Neurom des Amputationsstumpfes

Das Neurom des Amputationsstumpfes bezeichnet eine gutartige, jedoch mitunter erheblich schmerzhafte Wucherung von Nervenfasern, die sich im Verlauf mehrerer Wochen bis Monate nach einer Amputation an den durchtrennten Enden der betroffenen Nerven bildet, da diese fortwährend den natürlichen, jedoch bei durchtrennten Nerven fehlgeleiteten Versuch unternehmen, wieder mit ihrem ursprünglichen Zielgewebe Kontakt aufzunehmen. Diese knotige Nervenwucherung kann bei mechanischer Reizung, etwa durch Druck der Beinprothese oder durch alltägliche Berührung des Stumpfes, zu einem ausgeprägten, teils elektrisierend empfundenen Schmerz führen, der die Belastbarkeit des Amputationsstumpfes sowie den erfolgreichen Umgang mit einer Prothese erheblich beeinträchtigen kann.

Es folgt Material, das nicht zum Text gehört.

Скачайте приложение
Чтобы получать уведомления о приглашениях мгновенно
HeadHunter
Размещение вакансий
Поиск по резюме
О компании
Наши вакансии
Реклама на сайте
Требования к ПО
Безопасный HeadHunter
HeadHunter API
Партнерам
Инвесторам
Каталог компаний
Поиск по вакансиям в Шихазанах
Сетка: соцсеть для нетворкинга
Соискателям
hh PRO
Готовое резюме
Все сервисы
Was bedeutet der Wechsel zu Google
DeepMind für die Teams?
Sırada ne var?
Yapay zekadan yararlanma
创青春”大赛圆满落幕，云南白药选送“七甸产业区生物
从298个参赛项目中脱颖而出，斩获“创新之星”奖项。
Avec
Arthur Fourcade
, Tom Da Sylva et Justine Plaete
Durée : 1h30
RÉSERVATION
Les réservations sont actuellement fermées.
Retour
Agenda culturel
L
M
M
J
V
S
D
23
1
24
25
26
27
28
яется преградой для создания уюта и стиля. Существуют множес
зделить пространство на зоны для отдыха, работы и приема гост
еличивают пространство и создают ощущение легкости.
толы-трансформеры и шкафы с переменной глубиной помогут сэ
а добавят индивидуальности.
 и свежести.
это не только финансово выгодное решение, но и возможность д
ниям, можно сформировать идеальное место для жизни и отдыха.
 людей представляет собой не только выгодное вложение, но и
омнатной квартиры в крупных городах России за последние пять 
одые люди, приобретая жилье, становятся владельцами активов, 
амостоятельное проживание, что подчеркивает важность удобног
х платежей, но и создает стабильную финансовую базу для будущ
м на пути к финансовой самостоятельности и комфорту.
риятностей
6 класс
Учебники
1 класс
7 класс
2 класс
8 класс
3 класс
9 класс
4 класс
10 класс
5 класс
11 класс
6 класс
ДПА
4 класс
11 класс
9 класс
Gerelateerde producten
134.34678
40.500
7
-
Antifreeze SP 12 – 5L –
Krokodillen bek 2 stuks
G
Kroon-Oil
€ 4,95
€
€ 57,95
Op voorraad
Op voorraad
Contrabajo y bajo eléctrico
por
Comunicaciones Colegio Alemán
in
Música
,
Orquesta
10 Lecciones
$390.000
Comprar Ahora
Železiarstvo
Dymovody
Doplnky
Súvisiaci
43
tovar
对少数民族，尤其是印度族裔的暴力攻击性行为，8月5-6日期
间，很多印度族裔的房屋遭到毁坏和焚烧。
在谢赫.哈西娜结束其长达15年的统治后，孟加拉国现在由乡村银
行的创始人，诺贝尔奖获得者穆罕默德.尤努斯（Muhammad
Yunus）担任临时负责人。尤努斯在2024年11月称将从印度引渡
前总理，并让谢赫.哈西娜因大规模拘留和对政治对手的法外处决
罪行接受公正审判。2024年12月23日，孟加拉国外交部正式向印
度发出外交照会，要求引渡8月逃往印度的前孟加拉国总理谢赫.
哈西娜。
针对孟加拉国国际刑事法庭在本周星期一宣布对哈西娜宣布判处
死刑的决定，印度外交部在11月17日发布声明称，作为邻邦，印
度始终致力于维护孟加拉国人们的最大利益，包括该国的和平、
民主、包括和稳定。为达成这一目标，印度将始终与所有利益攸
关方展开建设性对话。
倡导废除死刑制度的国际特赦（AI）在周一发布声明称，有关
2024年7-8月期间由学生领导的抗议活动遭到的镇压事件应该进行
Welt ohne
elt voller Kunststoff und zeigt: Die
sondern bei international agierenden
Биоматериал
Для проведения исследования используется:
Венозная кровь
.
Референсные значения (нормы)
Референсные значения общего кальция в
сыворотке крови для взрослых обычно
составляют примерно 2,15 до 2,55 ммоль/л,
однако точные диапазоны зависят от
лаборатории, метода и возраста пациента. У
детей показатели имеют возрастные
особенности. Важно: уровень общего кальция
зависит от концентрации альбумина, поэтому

Ein Neurom des Amputationsstumpfes entwickelt sich bei einem erheblichen Teil der Menschen nach einer Amputation, wobei nur ein Teil der Betroffenen dadurch tatsächlich bedeutsame Beschwerden entwickelt.

Ursachen

Das Neurom des Amputationsstumpfes entsteht durch den natürlichen, jedoch bei einem durchtrennten Nerv fehlgeleiteten biologischen Versuch der Nervenfaser, nach der Verletzung wieder mit ihrem ursprünglichen Zielgewebe Kontakt aufzunehmen, wobei sich die nachwachsenden Nervenfasern mangels eines geeigneten Wegs innerhalb des Stumpfgewebes zu einer knotigen, ungeordneten Struktur zusammenlagern. Diese Neurombildung ist eine praktisch unvermeidbare, natürliche Folge jeder Nervendurchtrennung, wobei das Ausmaß der resultierenden Beschwerden maßgeblich von der genauen Lage des entstehenden Neuroms innerhalb des Stumpfgewebes sowie dem Ausmaß der mechanischen Belastung dieser Stelle abhängt. Eine ungünstige, das entstehende Neurom direkt belastende Operationstechnik bei der ursprünglichen Amputation kann das Risiko für bedeutsame Beschwerden zusätzlich erhöhen.

Symptome

Das Neurom des Amputationsstumpfes äußert sich durch einen lokal begrenzten, häufig elektrisierend oder stechend empfundenen Schmerz an einer bestimmten Stelle des Amputationsstumpfes, der sich bei direktem Druck oder Berührung dieser Stelle, etwa beim Anlegen einer Prothese, deutlich verstärkt. Viele Betroffene beschreiben zusätzlich ein ausstrahlendes Kribbeln oder Brennen, das vom betroffenen Neurom ausgeht sowie sich mitunter über eine größere Fläche des Stumpfes ausbreiten kann. Diese Beschwerden können die tägliche Nutzung einer Prothese erheblich einschränken, da der durch die Prothese ausgeübte Druck auf das betroffene Neurom die Schmerzen deutlich verstärken kann, was für viele Betroffene mit einer erheblichen Beeinträchtigung der Mobilität sowie Lebensqualität verbunden ist.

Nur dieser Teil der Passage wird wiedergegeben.